| This article first appeared
in the June 2000 issue of Literacy
Today (issue no. 23). |
Skills
for life
David Puttnam
| Lord
Puttnam, C.B.E., Chairman of Enigma Productions, is the Oscar-winning
producer of several films including Chariots of Fire and The Killing
Fields. He now works principally in the field of education, serving
as adviser to a number of UK Government departments; as Chancellor
of the University of Sunderland; and as a governor and lecturer at
the London School of Economics. In January 2000 he took up his appointment
as Chairman of the General Teaching Council. |
Reading and writing are not enough.
Few will deny the importance
of literacy. It's the motherhood and apple-pie of education. The curriculum
is and always has been an arena for confrontation, religious, political
and cultural. However, literacy remains the fixed point around which the
argument swirls. We may debate endlessly over the teaching of evolution
or which version of history to tell. We may argue that literature or science
has no place in primary education. But there's no argument about whether
children should learn to master the written language in which these debates
take place.
The reason for this particular
consensus is fairly obvious: unless we are literate, we have limited access
to range and depth of human knowledge. And, of course, it's not only the
higher order of knowledge that illiteracy bars us from. It is as
much the every day and the banal; when the bus is coming, what's on TV.
Literacy is not, however, as
simple a thing as this overriding consensus would suggest. If being literate
is best understood as being fully operational in the society in which
we are found, then our notion of what literacy is, is likely to change
along with that society. When the only requirement was to read the odd
signpost just sounding out letters was probably fine, but when we are
expected to digest the full flow of written and pictorial information
that the Internet provides we need to be equipped with a significantly
higher order of skills. Our notion of what it is to be fully prepared
for life has grown to encompass skills other than "just reading".
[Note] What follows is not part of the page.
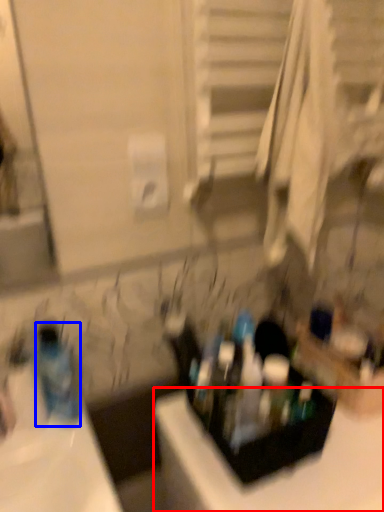
Question: Among these objects, which one is nearest to the camera, counter top (highlighted by a red box) or bottle (highlighted by a blue box)?

Choices:
 (A) counter top
 (B) bottle

Answer: (A)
To give an example of what this
might mean, consider that medium with which I am most at home, the visual
media. Such is the pervasiveness of TV and film that an inability to deal
with moving images in an intelligent way is truly disabling. It might
seem that there is nothing particularly difficult in absorbing TV, and
in a way that's the point. It is the very ease that makes awareness so
vital. It is all too easy to be manipulated by such a powerful medium.
It is not just a healthy cynicism that's required to get the most out
of the stream of moving images. We need to be literate in all forms of
media. We need to understand how its tricks work in order to get inside
it and sort the wheat from the chaff.
One of the problems with this
type of media is the sheer volume of material with which we are presented.
This is even more true of the new media, most especially the Internet.
Given this mass of information we need to give everyone the skills necessary
to understand and pick through it. Lots of these skills will be no different
from those needed to do research in a library. The difference is that
we all need to have them. Analysing these different formats, and the impact
their methods can have on meaning will, in my judgement, become increasingly
crucial to the concept of literacy (and possibly even liberty) as the
century progresses.
However, we must not allow ourselves
to see the impact of the computer on education as merely akin to the impact
of the calculator on arithmetic: speeding up and simplifying the process
without offering any significant change to the process itself. If these
technologies are sensitively and intelligently used, they have the potential
to influence the whole development of the educational process - and with
it, our collective futures.
We will develop genuinely new
skills, such as those required to use computers to navigate the web. These
skills will rapidly approach the status of necessities, as without them
it will become difficult to fully participate in society. Hence the genuinely
literate person of this new century will have a facility with computers
and visual images undreamed of in the last.
We are therefore asking our
educators to do more than has been asked of any of their predecessors.
We are asking teachers to provide our children with many of the old skills
to a higher level than ever before. We are also asking them to give us
new skills for a new world. It is wrong to underestimate the enormity
of this expectation. Absorbing this degree of change, this kind of leap
in demand, would be difficult for any profession and, without the support
of society in general, is quite likely to prove impossible.
The Internet was supposed to
herald a new era of access, of enlightenment, of freedom of information.
If this is to be the case, then we cannot sit and carp at teachers from
the sidelines. Instead we must realise that it is only through fully supporting
them and recognising their achievements that we, as a nation, can truly
address the issue of literacy in the 21st Century.